Nevertheless, Collins continues his commentary to suggest Bob Dylan could be categorized among “the few exceptions”; indeed, Collins reports, “the top spot on that short list is perennially reserved for Bob Dylan.” Billy Collins characterizes Dylan’s poetry in the book as works that “sound familiar because of the ways in which they resemble his lyrics.” Collins writes about the appearance of Bob Dylan’s poems on the page: “printed words marked by Dylan’s quirky abbreviations as well as the shape of the poems, usually as skinny as a teetering column of poker chips stacked on the page in tightly sawed-off lines.”

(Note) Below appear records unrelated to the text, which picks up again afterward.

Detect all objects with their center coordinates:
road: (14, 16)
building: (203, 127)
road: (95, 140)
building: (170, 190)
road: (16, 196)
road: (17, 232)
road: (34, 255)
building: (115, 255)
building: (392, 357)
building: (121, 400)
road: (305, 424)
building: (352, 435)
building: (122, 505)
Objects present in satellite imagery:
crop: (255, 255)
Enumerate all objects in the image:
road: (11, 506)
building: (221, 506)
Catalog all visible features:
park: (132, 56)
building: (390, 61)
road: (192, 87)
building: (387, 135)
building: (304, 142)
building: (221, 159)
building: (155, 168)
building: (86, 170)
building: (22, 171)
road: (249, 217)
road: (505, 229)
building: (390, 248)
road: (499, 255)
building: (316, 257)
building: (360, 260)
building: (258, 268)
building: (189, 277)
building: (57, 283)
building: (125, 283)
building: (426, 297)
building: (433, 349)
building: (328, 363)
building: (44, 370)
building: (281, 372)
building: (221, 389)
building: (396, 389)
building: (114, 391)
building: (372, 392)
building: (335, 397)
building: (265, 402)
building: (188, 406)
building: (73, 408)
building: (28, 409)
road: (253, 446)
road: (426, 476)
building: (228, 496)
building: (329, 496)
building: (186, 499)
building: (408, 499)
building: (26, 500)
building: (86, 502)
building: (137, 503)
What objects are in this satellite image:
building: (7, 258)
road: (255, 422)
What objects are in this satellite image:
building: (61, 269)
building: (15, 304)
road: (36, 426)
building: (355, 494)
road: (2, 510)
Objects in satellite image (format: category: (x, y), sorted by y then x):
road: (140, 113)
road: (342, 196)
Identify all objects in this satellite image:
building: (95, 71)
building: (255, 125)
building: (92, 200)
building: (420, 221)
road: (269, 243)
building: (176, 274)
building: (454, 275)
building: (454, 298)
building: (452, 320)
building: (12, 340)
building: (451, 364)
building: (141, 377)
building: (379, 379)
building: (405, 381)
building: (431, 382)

The Academy of American Poets includes Bob Dylan among its listed authors: “Bob Dylan: ‘I’m a poet and I know It.’” This piece once again raises a familiar issue: “While Dylan's place in the pantheon of American musicians is cemented, there is one question that has confounded music and literary critics for the entirety of Dylan's career: Should Bob Dylan be considered a songwriter or a poet? Dylan was asked that very question at a press conference in 1965, when he famously said, ‘I think of myself more as a song-and-dance man.’”

Nevertheless, the article concludes with an apt suggestion: “the best, most straightforward answer may have appeared in the liner notes of his second album, 1963’s The Freewheelin’ Bob Dylan, where Dylan said, simply: ‘Anything I can sing, I call a song. Anything I can't sing, I call a poem.’”


HMR said...

I enjoyed these comments and will encourage students in my freshman seminar on Dylan to read them.

Maureen said...

I, too, enjoyed this essay very much. The concluding quote is great.

I can think of one other musician who is a musician but also poet, memorist, and more: Patti Smith.

Gerry Boyd said...

Great post. Thanks. In my uninformed and non-professional opinion, Dylan should be the Poet Laureate. The fact that he morphs his lyrics does not seem to detract from their power. "He not busy revising is busy dying."

Joelle Biele said...

Thanks so much for this--

Catherine said...

Ann Lauterbach is another poet who is a big Dylan fan.

Though I'm not sure she's as big a fan as I am... though I'm certainly ahead in Dylan quotes in poems.

Anonymous said...

Just do not get the Dylan thing... I mean compare the worst of Dylan Thomas to the best of Bob Dylan. The latter seems so sophomoric, embarrassingly so, by comparison. Maybe I just don't have the aesthetic muscle to understand. I'm certainly aware of his (Dylan's) popularity. Enjoy!